Sociological changes

"The NVO will entirely change the sociology of astronomy," predicts Szalay. Among the changes he expects are a blurring of the now separate cultures of radio, optical, x-ray, and gamma-ray astronomers and a democratization of astronomy, in that researchers from poorly funded colleges or countries would have easier access to fresh data. The virtual observatory, adds NOAO Associate Director for Science Stephen Strom, "will lead to two extreme changes. There will be more teamwork to create surveys and use them. Ironically, I also think it will change the way an individual looks at the world, because you can really pose questions at your desktop." The virtual observatory is essential, adds Strom, "but it will come about piecewise, and not without struggle, until people begin to clamor for making everything work together."

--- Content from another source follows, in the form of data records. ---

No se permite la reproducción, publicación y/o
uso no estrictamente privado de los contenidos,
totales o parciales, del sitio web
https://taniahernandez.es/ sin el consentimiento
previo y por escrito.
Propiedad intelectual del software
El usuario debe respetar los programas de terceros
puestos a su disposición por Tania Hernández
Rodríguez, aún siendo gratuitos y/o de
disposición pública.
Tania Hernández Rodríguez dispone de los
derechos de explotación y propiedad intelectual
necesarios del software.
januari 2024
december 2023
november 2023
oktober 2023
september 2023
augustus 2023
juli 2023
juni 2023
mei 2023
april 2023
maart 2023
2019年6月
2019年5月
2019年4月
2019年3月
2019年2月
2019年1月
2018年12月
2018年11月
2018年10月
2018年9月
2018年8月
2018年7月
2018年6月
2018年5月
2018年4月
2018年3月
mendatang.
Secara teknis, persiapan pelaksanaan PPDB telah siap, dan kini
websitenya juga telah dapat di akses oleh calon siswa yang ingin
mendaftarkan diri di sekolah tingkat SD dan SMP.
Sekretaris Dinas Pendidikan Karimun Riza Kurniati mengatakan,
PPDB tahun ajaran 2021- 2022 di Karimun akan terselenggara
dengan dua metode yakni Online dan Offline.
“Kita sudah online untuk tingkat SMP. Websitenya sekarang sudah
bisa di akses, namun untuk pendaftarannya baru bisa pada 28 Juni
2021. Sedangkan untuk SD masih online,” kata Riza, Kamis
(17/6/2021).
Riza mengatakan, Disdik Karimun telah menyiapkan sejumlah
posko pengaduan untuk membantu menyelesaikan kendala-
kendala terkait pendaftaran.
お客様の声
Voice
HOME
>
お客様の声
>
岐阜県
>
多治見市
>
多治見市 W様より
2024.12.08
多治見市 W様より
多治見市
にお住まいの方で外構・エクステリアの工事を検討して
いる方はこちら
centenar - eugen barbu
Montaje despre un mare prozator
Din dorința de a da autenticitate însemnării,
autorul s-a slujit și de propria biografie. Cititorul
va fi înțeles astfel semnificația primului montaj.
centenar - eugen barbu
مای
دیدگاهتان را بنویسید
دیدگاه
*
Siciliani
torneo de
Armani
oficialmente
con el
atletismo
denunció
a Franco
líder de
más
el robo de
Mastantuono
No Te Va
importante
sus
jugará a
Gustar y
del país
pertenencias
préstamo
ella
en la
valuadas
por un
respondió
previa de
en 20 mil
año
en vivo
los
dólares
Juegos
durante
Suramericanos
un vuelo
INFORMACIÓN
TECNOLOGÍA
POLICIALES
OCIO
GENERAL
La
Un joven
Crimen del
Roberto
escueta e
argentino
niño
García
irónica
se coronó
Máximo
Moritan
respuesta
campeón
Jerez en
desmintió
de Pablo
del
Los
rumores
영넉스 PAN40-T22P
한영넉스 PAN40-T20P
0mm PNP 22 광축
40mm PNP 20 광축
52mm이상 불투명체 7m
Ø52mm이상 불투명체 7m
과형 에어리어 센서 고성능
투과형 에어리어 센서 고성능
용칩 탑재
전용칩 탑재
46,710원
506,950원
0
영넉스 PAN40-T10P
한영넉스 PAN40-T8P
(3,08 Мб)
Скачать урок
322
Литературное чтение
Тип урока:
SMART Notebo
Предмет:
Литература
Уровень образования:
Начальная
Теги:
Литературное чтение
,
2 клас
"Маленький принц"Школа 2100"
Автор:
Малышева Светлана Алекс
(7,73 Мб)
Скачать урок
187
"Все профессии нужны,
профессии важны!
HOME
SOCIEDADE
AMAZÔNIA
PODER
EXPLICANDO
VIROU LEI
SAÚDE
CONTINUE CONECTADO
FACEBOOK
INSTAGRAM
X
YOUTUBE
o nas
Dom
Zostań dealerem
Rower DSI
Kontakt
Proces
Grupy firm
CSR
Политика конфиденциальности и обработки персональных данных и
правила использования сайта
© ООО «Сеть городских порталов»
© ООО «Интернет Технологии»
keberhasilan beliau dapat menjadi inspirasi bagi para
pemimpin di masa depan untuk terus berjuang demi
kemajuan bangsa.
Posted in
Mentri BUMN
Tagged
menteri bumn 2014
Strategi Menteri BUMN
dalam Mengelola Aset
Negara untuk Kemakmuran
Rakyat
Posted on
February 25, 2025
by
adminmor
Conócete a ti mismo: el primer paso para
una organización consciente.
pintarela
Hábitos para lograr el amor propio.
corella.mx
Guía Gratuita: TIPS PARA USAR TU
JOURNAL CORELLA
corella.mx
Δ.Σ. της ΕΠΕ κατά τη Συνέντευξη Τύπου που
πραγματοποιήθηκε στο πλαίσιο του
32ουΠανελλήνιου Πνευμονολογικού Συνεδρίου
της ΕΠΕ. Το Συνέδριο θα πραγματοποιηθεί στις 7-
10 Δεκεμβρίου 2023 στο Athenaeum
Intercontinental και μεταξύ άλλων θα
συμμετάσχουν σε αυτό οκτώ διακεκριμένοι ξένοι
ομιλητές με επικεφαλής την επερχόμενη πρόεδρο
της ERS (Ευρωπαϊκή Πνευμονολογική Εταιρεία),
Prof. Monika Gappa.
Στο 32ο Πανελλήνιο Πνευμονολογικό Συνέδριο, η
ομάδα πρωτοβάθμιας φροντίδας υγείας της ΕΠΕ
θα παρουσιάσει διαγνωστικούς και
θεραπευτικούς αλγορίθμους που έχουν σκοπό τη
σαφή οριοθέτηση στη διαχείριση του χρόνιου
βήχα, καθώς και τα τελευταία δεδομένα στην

Virtual observatory enthusiasts want to start now with datasets that are already in good shape, and they hope that others will want to make their data compliant when they see the power of linking and querying archives. "The biggest challenge is psychological--getting people to want to join," says Caltech's Roy Williams, computer systems architect for the NVO. "You can think of it as leveraging previous and future science investments."

In two years, says Williams, "I hope the NVO will be at a stage where 10 to 20 collections are federated, and that one might have a dozen or so interesting projects going. In five years, the framework will have been used enough, with enough different datasets and computing tools, that it will start to be part of the general infrastructure for astronomers. And in 10 years, nobody will mention it, people will take it for granted."